§ **Supplied records**:

==============================

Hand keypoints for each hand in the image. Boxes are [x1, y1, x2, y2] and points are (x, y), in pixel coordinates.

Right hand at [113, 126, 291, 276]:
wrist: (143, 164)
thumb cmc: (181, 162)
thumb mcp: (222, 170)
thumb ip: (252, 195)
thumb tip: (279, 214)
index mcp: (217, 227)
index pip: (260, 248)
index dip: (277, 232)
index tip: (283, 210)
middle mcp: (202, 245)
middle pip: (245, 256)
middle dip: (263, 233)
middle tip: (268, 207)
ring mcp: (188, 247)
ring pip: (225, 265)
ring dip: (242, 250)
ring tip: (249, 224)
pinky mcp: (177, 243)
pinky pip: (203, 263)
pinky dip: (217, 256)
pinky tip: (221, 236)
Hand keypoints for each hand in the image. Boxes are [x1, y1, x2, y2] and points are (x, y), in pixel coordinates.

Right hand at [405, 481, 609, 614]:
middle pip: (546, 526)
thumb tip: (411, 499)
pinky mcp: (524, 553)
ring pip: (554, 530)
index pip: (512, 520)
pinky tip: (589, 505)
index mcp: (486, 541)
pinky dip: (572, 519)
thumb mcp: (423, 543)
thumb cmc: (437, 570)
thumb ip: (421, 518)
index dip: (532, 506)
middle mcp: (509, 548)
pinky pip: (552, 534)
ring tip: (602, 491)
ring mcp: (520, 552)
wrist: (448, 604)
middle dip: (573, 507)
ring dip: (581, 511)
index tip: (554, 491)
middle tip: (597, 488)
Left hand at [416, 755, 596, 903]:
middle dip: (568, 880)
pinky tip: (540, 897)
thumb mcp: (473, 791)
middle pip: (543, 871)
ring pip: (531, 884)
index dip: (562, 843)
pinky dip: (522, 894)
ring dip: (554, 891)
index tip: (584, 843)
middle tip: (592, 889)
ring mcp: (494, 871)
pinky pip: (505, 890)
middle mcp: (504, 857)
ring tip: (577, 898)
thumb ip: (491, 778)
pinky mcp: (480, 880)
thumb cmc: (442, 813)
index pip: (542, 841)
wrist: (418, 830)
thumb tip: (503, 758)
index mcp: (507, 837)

==============================

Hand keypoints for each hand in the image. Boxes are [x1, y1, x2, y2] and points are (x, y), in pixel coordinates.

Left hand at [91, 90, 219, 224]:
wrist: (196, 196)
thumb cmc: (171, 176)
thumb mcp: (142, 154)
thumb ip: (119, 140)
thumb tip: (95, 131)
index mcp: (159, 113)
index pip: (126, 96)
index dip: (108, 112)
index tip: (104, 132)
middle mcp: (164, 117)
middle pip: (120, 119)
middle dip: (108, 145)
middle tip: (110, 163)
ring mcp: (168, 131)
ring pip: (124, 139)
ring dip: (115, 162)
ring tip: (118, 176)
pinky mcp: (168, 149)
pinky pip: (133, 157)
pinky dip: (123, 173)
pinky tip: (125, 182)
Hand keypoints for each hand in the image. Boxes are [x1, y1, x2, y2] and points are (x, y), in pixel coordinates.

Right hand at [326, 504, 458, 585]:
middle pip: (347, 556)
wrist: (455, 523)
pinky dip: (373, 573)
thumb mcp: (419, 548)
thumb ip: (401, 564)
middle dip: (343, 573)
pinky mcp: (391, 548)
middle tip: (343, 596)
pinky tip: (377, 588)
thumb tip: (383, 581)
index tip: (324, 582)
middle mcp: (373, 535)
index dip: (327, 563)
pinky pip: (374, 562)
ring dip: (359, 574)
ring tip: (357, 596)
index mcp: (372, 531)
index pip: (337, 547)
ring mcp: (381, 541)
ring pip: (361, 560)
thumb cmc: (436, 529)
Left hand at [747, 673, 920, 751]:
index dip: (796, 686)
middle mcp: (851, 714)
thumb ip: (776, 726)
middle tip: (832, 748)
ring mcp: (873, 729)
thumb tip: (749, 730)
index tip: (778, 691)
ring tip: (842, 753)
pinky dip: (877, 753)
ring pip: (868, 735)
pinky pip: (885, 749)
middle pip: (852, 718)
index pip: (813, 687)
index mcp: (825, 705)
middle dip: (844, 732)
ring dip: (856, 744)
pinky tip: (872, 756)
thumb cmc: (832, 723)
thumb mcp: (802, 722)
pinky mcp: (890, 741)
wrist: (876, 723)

==============================

§ **Try it**:
With the line holding "ring pip: (124, 139)" as the first and the line holding "index mcp: (825, 705)" as the last, set down that range of the entries above exactly, and nothing else.

§ **Your response**:
ring pip: (124, 139)
ring dip: (115, 162)
ring tip: (118, 176)
pinky mcp: (168, 149)
pinky pip: (133, 157)
pinky dip: (123, 173)
pinky tip: (125, 182)
Hand keypoints for each hand in the image. Boxes are [x1, y1, x2, y2] and points are (x, y), in pixel coordinates.

Right hand at [326, 504, 458, 585]:
middle pip: (347, 556)
wrist: (455, 523)
pinky dip: (373, 573)
thumb mcp: (419, 548)
thumb ip: (401, 564)
middle dip: (343, 573)
pinky mcp: (391, 548)
middle tip: (343, 596)
pinky tip: (377, 588)
thumb tip: (383, 581)
index tip: (324, 582)
middle mcp: (373, 535)
index dip: (327, 563)
pinky pip: (374, 562)
ring dip: (359, 574)
ring tip: (357, 596)
index mcp: (372, 531)
index pip: (337, 547)
ring mcp: (381, 541)
ring pip: (361, 560)
thumb cmc: (436, 529)
Left hand at [747, 673, 920, 751]:
index dip: (796, 686)
middle mcp: (851, 714)
thumb ip: (776, 726)
middle tip: (832, 748)
ring mcp: (873, 729)
thumb tip: (749, 730)
index tip: (778, 691)
ring tip: (842, 753)
pinky dip: (877, 753)
ring pip: (868, 735)
pinky pip: (885, 749)
middle pip: (852, 718)
index pip: (813, 687)
index mcp: (825, 705)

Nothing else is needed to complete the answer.